The high resolution images are, I'm afraid, not available via the web-delivered version of the collection.
The Oxford University Department of Earth Sciences runs a field course for first-year students based at the Assynt Field Centre, Inchnadamph, near Lochinver, Sutherland. This is the students' first real encounter with rocks in their regional context: they learn to describe them, to map out their relationships, and to deduce their origins. We have sampled the rocks in the field, so that we can use hand specimens and thin sections of most of the typical rock types for laboratory studies both in the Assynt field centre and back in Oxford. We have found it useful to have images of the material, both digital and printed, for a number of purposes. Views of the microscopic textures can be taken into the field, for discussion on the outcrop. Field views, along with other physical and virtual material, can be used for pre-course familiarization and post-course consolidation and revision.
The rock types of NW Scotland make quite good general examples, comprising a wide range of sedimentary, igneous and metamorphic rocks. So, when we decided to support Earth Science teaching in the National Curriculum, it made sense to build on materials we were already developing. Moreover, as well as illustrating the processes by which rocks form, they have a fascinating geological and historical context. These rocks tell us about the changing geological environments over almost three thousand million years of Earth history, and they have played a crucial role in the development of geological thinking over the past century and a half of the human era. We hope you will find the images, and the story linking them, useful and informative.
Every scientific discipline has its special language of technical terms. This is quite healthy: the special words have precisely-defined meanings that are understood in the same way by all whose business it is to work in that area. However, to an untrained outsider, the language can look like impenetrable jargon.
We have tried to minimize the number of technical terms in the text, but some are unavoidable. Many can be found in a good general dictionary. As many as possible are defined where they occur, and for others the meaning may in any case be apparent from the context. Later, we hope to add a glossary.
The study of rocks under the microscope yields an abundance of information about their texture and the processes that formed them.
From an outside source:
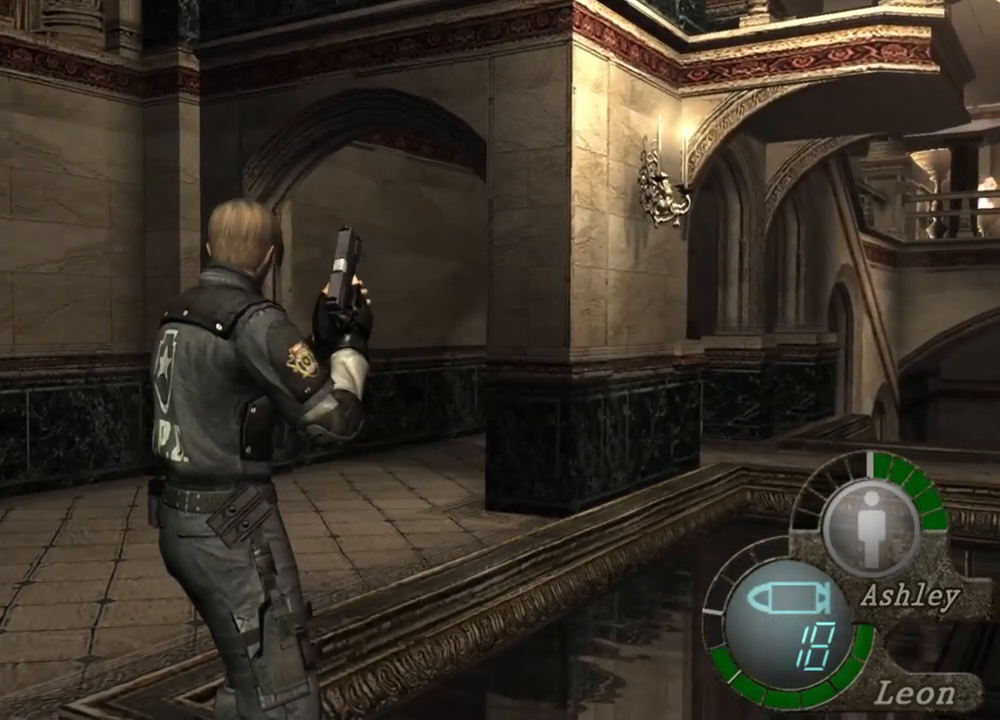
{"keys": [], "mouse": [], "events": []}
Although most rocks are effectively opaque in hand specimen, most rock-forming minerals are transparent when cut thin enough. They are studied in thin section: a small rectangular slab about 3 cm by 2 cm is cut from a hand sample using a diamond saw. It is cemented to a microscope slide, and ground down until it is 0.03 mm thick. After adding a cover slip, it is ready for study in the polarizing microscope.
The microscopes that geologists use have a stage that rotates, and are fitted with polarizing filters, one below the stage and one above. The upper polarizer can be inserted or removed from the light path. The lower one is usually fixed in place.
Light can be considered as a wave motion, vibrating at right angles to its direction of travel. Polarizing filters allow only light vibrating in a particular direction to pass through. Thus, polarizing sunglasses allow only light with up-and-down vibrations into your eyes, cutting out the horizontal vibrations that are associated with reflective glare from water, snow, etc.. Similarly, the lower polarizer allows only left-right vibrating light (plane polarized light) to pass through the thin section.
Viewing a thin section in plane polarized light is much like viewing it in ordinary light, although the appearance or colour of certain minerals may change somewhat as the stage is rotated. Different minerals can be recognised by their colour, relief (how much they appear to stand out), cleavage (regular fractures) and other properties.
The upper polarizer, however, has its allowed vibration direction arranged at right angles to the lower one. This should, when it is inserted, cut out all the light that passes through the lower polarizer. However, most minerals show the property of double refraction. A ray of light passing into such a crystal is split into two rays that are polarized at right angles to each other and travel at different speeds through the crystal (the refractive index is different for the two vibration directions). Light that has been forced into these new directions by passing through a crystal will be able, in part, to pass through the upper polarizer. The amount of light transmitted changes as the microscope stage is turned, the crystal going momentarily dark every 90° when the polarizing directions of the crystal and the microscope polarizers coincide. Moreover, the light transmitted through crossed polars appears coloured, the colour seen depending on the difference between the speeds or refractive indices of the two rays in the crystal. These interference colours not only allow us to distinguish the different grains in an aggregate of minerals, but they are characteristic of the mineral concerned and help us to identify it. Commonly, they reveal other characteristic features, such as twinning in the crystals, that may not be visible in plane polarized light.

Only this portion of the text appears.